• [TO DO]: When a line of the entries contains the word "variables", report that line.
GIVEN DATA Start Marker
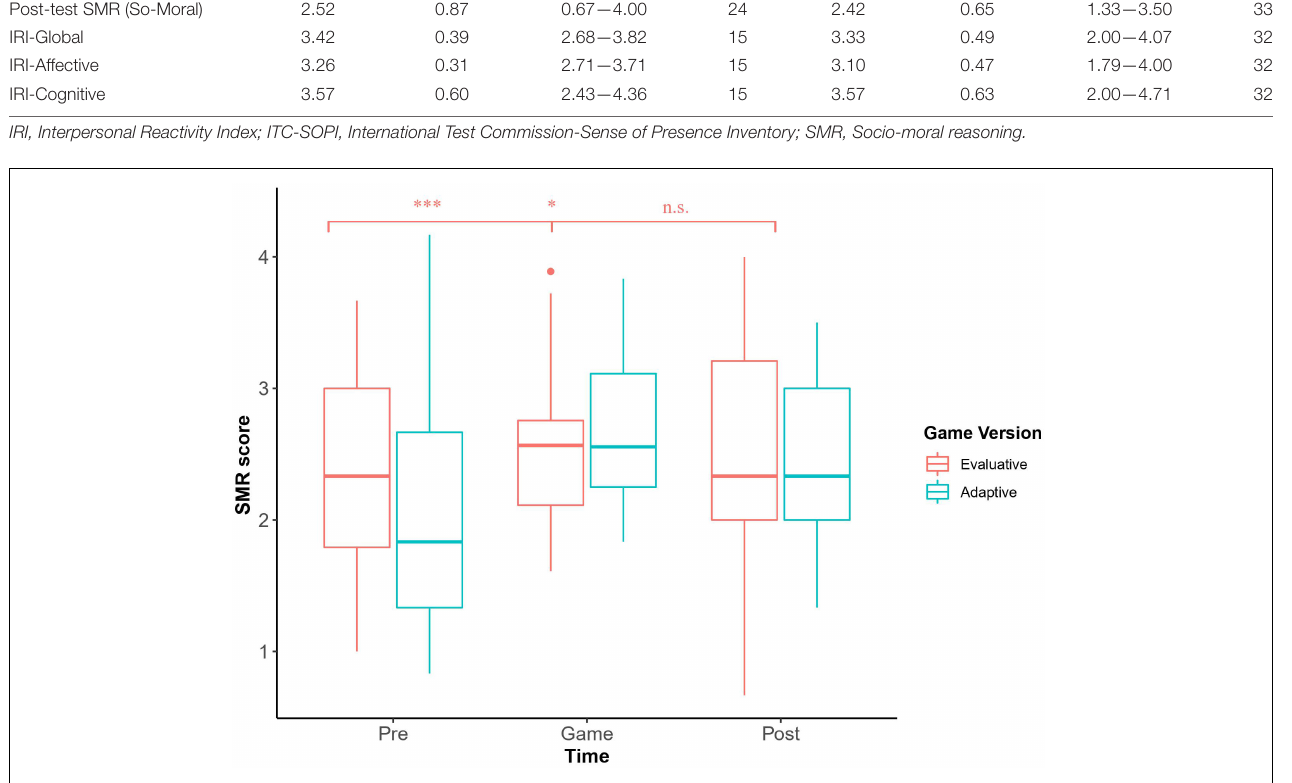
significant difference was found between the in-game and post- test scores, ( t (64) = 1.71, p = 0.21). The visual representation of those results can be see in Figure 2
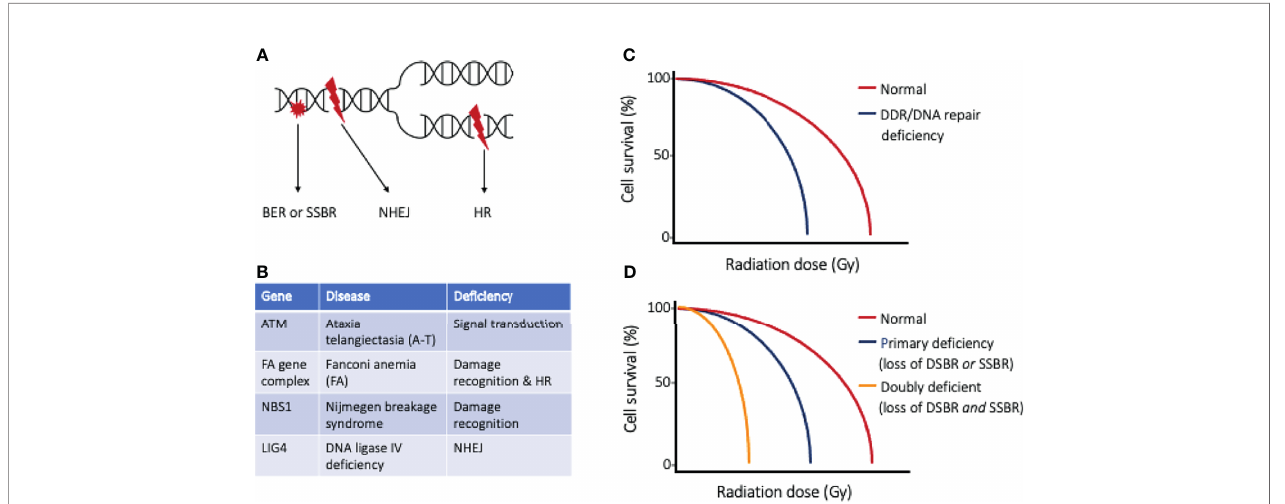
FIGURE 1 | The DNA damage response and DNA repair. (A) Ionizing radiation results in DNA base damage, single-strand breaks, and double-strand breaks that are repaired using base excision repair (BER), single-strand break repair (SSBR), or double-strand break repair (DSBR), respectively. The types of DSBR include non- homologous end-joining (NHEJ), which can occur through all phases of the cell cycle, or homologous recombination (HR), which requires cells to have completed synthesis phase. (B) Table of DNA repair disorders (gene de fi ciencies) that are associated with clinical radiation sensitivity, and (C) cell survival curves of normal cells and cells with such DDR/DNA repair de fi ciency. Cells with defective DDR/DNA repair pathways are more sensitive to radiation injury, as exempli fi ed by a narrow shoulder region of the survival curve and lower radiation dose to achieve lethality. (D) Cell survival curves highlighting the effect of targeted strategies directed at inhibiting the “ back-up ” repair pathway. An example of doubly de fi cient cells could be BRCA1/2 de fi cient tumor cells (loss of DSBR) and selective PARP inhibition (loss of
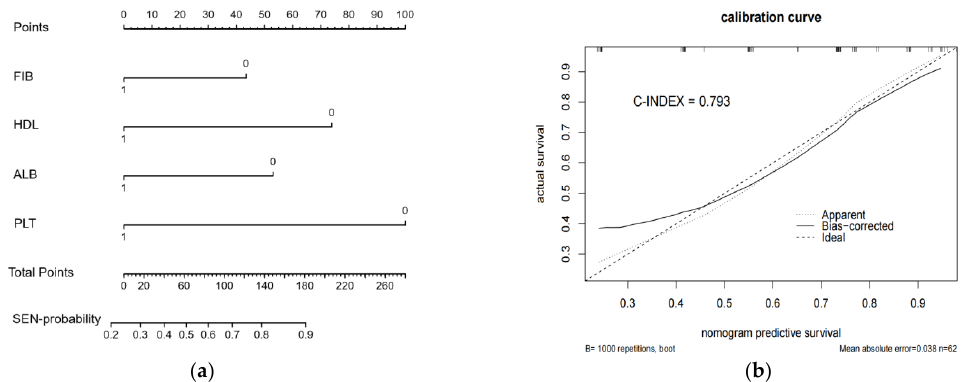
Figure 3. Nomogram ( a ) and calibration curve ( b ) of the blood model to predict IC response in ad- vanced LSCC. The four blood indicators were categorical variables, where ≥ cutoff value is 1 and < cutoff value is 0.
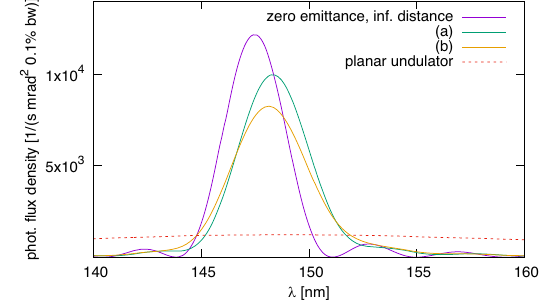
FIG. 15. Radiation spectra expected for the real SCTGU-P40 with finite beam emittance and observation at 2 m distance with (a) a photon optics for a parallel beam (zero angular acceptance) and (b) a point detector. The corresponding zero-emittance and planar undulator spectra in forward direction (parallel beam) are added for comparison. For the undulator and beam parameters refer to Table II of the original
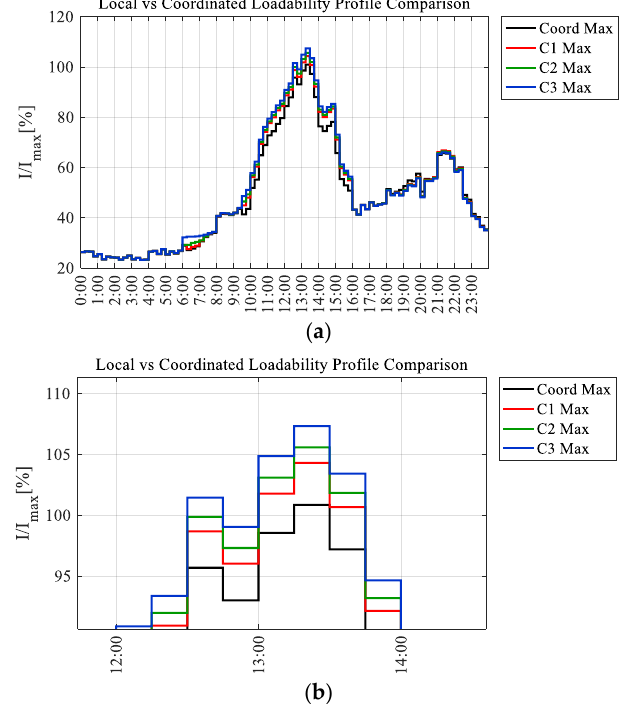
Figure 15. Local vs. Coordinated Control results: ( a ) DN’s loadability profile; ( b ) DN’s loadability profile (detail on photovoltaic peak hours). Energies 2020 , 13 , x FOR PEER REVIEW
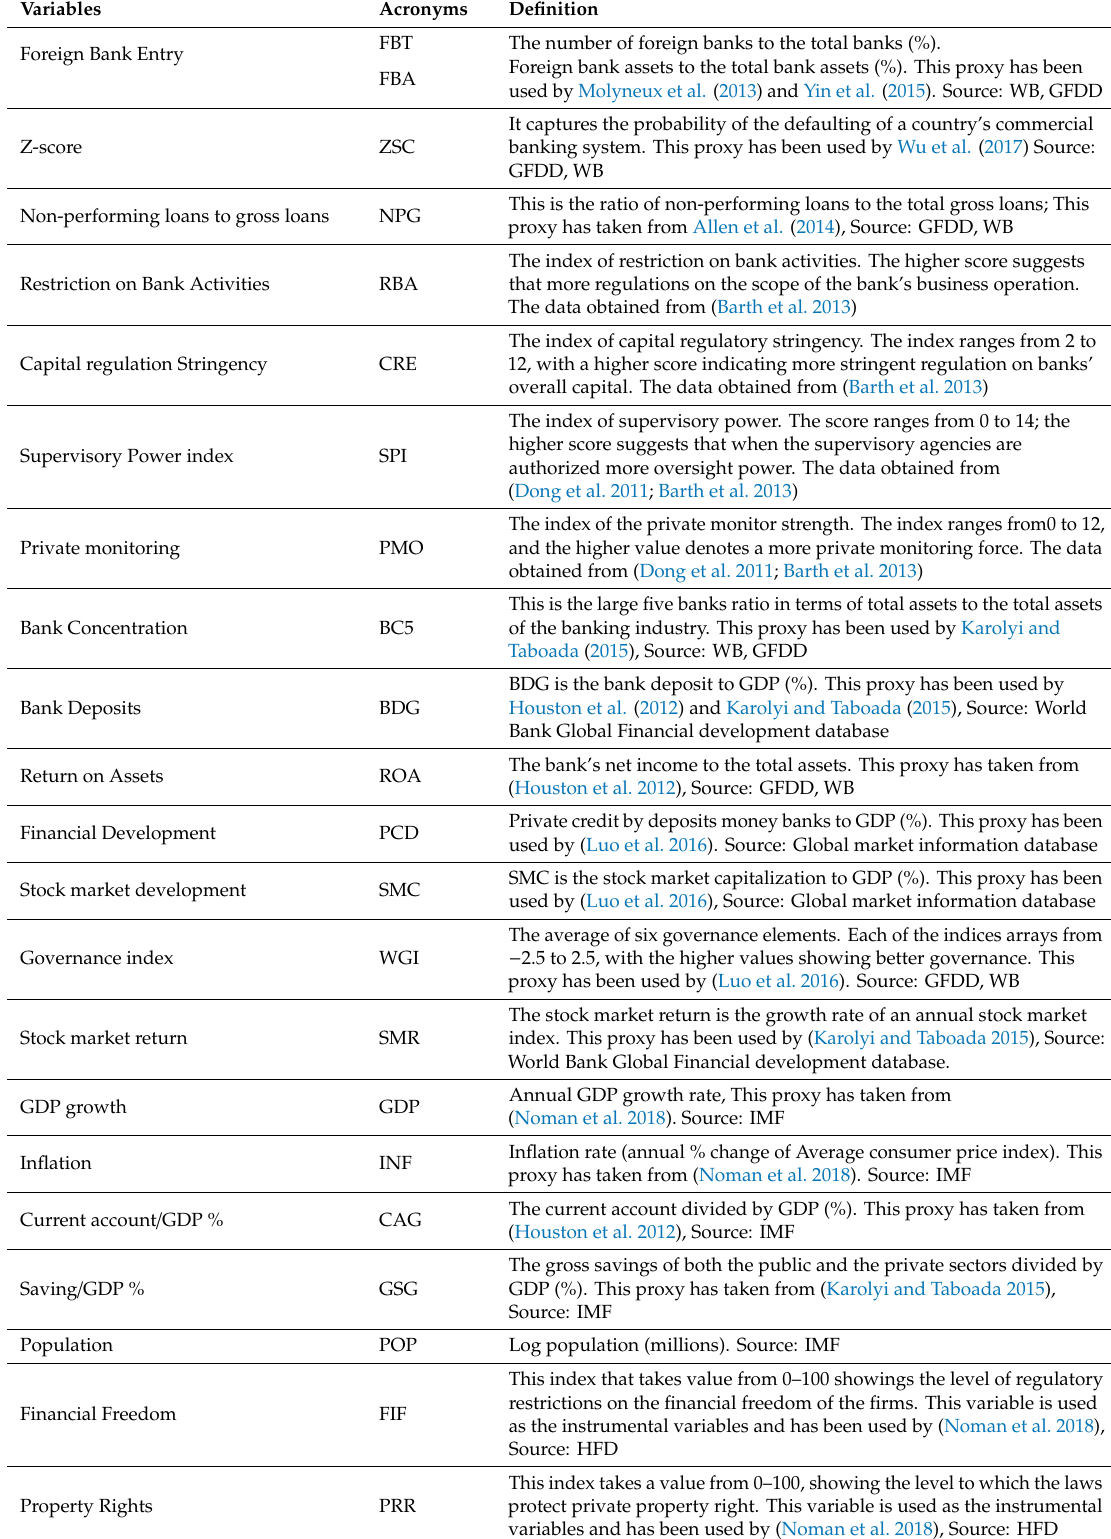
Table A1. Definition of variables, data sources, and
GIVEN DATA End Marker
• [SOLUTION TO THE PROBLEM]:
Figure 3. Nomogram ( a ) and calibration curve ( b ) of the blood model to predict IC response in ad- vanced LSCC. The four blood indicators were categorical variables, where ≥ cutoff value is 1 and < cutoff value is 0.
Table A1. Definition of variables, data sources, and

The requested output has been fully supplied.